La muestra acompaña, como quien escucha la radio, un proceso social profundo que ha venido desarrollándose durante décadas, vinculado al monopolio de la abstracción en ciertos dispositivos tecnológicos y a la creciente orfandad de abstracción en el grueso de la sociedad. Mientras las élites tecnológicas y las máquinas dominan la capacidad de manejar complejas operaciones abstractas, gran parte de la población se queda esperando que estos dispositivos resuelvan y simplifiquen todo lo que tocan.
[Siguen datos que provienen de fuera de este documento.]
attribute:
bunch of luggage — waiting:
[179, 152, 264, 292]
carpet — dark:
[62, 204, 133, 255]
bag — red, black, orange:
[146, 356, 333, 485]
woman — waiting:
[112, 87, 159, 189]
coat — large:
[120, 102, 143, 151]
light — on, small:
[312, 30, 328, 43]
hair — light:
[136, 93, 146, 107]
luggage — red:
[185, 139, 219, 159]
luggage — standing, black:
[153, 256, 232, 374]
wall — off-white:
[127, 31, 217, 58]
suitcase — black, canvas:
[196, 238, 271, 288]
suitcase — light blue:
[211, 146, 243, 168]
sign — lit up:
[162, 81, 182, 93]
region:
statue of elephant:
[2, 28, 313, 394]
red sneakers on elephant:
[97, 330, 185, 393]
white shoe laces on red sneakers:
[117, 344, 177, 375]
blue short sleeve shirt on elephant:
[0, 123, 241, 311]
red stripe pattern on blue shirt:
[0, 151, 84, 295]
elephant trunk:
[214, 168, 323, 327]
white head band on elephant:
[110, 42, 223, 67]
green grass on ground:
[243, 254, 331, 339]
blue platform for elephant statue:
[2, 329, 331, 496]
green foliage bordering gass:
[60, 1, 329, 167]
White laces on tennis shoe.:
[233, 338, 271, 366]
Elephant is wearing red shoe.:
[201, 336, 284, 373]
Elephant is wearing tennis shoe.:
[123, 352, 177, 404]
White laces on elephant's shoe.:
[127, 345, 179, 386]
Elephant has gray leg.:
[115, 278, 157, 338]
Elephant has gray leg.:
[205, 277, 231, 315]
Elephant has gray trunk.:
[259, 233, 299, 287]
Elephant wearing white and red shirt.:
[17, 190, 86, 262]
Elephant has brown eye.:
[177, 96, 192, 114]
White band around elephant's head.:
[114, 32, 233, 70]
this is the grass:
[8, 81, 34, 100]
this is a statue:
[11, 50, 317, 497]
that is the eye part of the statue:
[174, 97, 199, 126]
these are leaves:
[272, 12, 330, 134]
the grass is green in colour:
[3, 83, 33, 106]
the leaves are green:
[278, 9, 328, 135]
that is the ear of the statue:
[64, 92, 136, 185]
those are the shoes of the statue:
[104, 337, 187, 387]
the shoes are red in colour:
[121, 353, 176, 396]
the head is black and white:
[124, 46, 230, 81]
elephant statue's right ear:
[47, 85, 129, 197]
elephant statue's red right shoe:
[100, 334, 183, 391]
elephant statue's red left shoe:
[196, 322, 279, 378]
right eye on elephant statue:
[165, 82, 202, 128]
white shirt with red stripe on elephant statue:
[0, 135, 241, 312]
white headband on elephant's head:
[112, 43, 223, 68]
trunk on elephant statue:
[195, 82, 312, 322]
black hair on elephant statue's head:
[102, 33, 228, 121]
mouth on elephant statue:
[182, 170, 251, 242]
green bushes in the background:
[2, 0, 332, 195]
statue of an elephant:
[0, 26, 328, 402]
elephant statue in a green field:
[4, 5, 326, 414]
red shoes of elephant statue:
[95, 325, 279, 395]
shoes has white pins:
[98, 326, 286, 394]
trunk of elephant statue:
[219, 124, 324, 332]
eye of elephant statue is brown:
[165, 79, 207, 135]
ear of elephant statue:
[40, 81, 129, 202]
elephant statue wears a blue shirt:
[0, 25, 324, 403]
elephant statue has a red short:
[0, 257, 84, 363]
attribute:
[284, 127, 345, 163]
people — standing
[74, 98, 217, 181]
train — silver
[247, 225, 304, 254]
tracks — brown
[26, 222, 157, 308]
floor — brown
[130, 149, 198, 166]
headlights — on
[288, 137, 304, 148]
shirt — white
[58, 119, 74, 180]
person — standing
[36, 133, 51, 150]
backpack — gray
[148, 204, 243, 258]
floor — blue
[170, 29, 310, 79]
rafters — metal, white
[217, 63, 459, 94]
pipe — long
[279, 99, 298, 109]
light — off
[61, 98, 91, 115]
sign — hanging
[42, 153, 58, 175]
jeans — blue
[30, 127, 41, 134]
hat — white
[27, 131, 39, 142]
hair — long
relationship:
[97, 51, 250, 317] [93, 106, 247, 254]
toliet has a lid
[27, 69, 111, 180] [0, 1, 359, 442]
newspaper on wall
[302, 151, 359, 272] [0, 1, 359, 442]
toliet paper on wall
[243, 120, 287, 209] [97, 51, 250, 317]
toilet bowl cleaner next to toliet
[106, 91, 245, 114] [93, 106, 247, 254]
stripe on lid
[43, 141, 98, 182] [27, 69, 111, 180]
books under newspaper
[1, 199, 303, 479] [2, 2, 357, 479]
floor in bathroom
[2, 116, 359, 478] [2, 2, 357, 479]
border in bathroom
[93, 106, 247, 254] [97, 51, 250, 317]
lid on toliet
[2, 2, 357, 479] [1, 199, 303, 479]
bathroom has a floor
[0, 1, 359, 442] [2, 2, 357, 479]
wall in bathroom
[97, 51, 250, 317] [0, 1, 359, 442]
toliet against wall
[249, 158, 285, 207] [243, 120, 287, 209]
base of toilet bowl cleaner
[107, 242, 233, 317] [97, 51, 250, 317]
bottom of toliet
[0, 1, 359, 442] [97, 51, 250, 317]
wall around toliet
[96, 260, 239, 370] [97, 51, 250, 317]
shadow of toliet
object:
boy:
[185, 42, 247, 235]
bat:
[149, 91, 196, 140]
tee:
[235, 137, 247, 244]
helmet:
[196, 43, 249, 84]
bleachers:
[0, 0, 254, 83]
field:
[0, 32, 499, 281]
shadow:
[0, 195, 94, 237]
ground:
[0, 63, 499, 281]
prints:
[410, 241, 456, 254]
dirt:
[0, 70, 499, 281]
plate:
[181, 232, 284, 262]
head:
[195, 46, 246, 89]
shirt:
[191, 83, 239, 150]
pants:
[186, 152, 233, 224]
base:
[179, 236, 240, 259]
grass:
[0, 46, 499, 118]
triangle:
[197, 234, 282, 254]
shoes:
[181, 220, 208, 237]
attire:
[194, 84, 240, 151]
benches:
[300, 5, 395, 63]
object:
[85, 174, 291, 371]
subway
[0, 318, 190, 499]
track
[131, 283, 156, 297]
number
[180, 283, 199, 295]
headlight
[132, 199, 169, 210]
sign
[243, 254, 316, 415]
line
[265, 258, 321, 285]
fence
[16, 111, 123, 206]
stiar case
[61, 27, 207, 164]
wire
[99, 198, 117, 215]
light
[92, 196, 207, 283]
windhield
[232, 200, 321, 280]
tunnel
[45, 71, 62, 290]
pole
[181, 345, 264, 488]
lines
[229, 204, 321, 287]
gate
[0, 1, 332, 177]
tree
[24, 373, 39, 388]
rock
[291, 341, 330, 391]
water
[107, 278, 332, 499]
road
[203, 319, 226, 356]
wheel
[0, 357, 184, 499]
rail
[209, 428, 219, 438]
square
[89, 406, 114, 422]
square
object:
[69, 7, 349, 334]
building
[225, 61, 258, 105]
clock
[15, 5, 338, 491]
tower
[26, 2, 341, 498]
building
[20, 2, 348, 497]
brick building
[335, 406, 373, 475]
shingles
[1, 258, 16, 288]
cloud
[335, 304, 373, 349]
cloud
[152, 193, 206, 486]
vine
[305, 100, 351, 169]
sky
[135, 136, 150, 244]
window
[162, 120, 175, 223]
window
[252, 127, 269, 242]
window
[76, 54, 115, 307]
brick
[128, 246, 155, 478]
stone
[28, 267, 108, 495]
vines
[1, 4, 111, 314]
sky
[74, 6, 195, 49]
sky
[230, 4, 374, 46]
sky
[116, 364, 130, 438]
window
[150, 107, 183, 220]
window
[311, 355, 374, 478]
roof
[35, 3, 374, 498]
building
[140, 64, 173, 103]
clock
Este desequilibrio revela una dependencia peligrosa y, a la vez, una renuncia a la pulsión crítica que está en la biogenética de la humanidad. Si el “Cuadrado negro” de Malevich, a principios del siglo XX, representó el pico de la abstracción en el arte occidental, una señal de ruptura radical y de apertura conceptual, hoy la inteligencia artificial desarrolla la veta negativa de ese retorno: una abstracción que no invita a la reflexión, sino que devora la agencia humana y deja al espectador atrapado en la impotencia, a la espera de soluciones predigeridas por sistemas que operan bajo lógicas inalcanzables para el común.
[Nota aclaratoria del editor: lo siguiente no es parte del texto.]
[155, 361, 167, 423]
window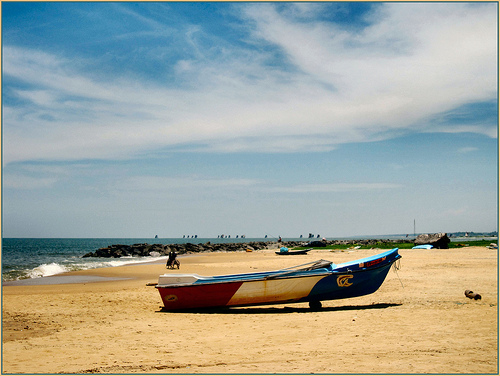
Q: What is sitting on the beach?
A: A boat sitting on the beach.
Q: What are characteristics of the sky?
A: The sky is blue and white.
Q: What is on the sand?
A: Canoe on the sand.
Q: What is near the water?
A: Rocks near the beach.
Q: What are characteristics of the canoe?
A: Red, blue , and white canoe.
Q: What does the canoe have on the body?
A: Dirt.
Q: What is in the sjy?
A: Clouds.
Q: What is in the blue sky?
A: Clouds.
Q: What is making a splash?
A: Waves.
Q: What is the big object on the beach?
A: A boat.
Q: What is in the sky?
A: Clouds.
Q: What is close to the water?
A: A jetty.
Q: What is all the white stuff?
A: Clouds.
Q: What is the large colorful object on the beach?
A: A boat.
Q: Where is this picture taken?
A: At a beach.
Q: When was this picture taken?
A: Daytime.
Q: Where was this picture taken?
A: The beach.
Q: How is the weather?
A: Clear.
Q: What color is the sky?
A: Blue.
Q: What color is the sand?
A: Brown.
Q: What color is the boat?
A: Red, white and blue.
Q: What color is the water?
A: Aqua.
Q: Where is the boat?
A: On the beach.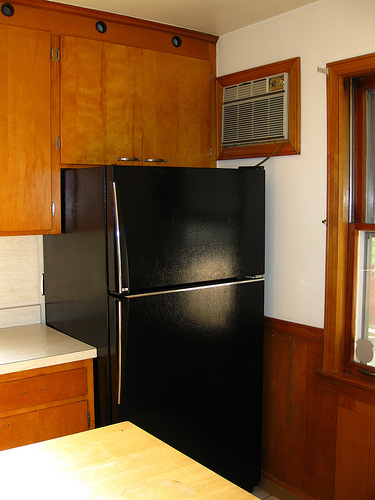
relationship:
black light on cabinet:
[171, 33, 182, 48] [0, 9, 221, 234]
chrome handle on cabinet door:
[119, 155, 141, 162] [59, 34, 142, 164]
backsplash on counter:
[0, 303, 42, 328] [0, 324, 98, 374]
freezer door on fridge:
[106, 161, 269, 291] [43, 164, 265, 495]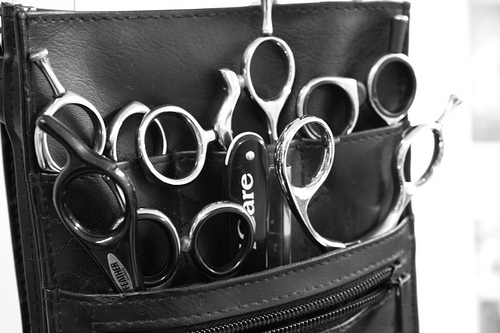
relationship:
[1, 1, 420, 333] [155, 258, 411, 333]
holder has a zipper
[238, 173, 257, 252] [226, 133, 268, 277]
text on object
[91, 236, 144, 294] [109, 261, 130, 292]
handle has text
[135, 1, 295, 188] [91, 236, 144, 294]
scissors are behind handle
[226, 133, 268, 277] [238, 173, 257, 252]
object has text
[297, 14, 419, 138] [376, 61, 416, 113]
scissors have a finger hole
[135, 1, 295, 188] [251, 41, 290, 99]
scissors have a finger hole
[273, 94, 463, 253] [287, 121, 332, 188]
scissors have a finger hole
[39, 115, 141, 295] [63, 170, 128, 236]
scissors have a finger hole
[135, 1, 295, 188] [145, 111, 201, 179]
scissors have a finger hole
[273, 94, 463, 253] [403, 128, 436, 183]
scissors have a finger hole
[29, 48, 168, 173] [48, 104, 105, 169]
scissors have a finger hole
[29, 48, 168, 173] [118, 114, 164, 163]
scissors have a finger hole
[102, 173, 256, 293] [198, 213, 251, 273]
scissors have a finger hole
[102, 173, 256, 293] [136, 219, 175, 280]
scissors have a finger hole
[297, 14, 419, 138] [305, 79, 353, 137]
scissors have a finger hole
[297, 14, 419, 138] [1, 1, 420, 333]
scissors are in holder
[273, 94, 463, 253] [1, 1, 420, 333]
scissors are in holder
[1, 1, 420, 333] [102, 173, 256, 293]
holder has scissors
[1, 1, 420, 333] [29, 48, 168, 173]
holder has scissors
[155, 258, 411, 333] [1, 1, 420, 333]
zipper on holder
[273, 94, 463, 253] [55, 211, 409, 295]
scissors are in slot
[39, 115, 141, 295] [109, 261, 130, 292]
scissors have text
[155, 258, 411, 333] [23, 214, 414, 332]
zipper on edge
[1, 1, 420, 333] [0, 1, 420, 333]
holder has holder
Es justamente en este proceso de infantilización donde emerge el peligro de las clasificaciones y las identificaciones dictadas por la máquina. La necesidad de responder a estas formas de catalogación representa la abstracción final y más peligrosa del mundo contemporáneo. En última instancia, el avance de la inteligencia artificial y la realidad artificial no sólo redefine la forma en que interactuamos con las imágenes y la estética, sino que también revela una contradicción profunda: lo que aparenta ser un acto de mandar, de controlar, esconde en realidad una pasión ancestral por obedecer, por someterse a la máquina técnica y las estructuras de poder que esta representa. Así, la exposición de Legón, finalmente, nos confronta con estas tensiones filosóficas y estéticas, incitando al espectador a repensar los modos en que los sistemas de educación, memoria y tecnología moldean nuestra subjetividad.

En este horizonte de tensiones entre abstracción y dependencia tecnológica, Sólo las piedras recuerdan se erige como una pregunta abierta: ¿debería el arte recuperar la capacidad crítica frente a un mundo que nos empuja hacia la automatización y el cálculo? ¿Puede hacerlo? ¿Qué queda de los intentos modernos de alcanzar la autonomía en un siglo que pasó la mayoría de edad atado al solucionismo y la inmediatez? Legón nos sitúa en ese umbral donde lo abstracto no es simplemente una técnica o un dispositivo, sino un campo de batalla en el que se juega la posibilidad de reinventar nuestra relación con el mundo y su devenir. La invitación no es, por fin, a resolver o simplificar, sino a volver a imaginar, a adentrarse en el trauma y a cuestionar las formas en que nos hemos habituado a ver y editar la realidad.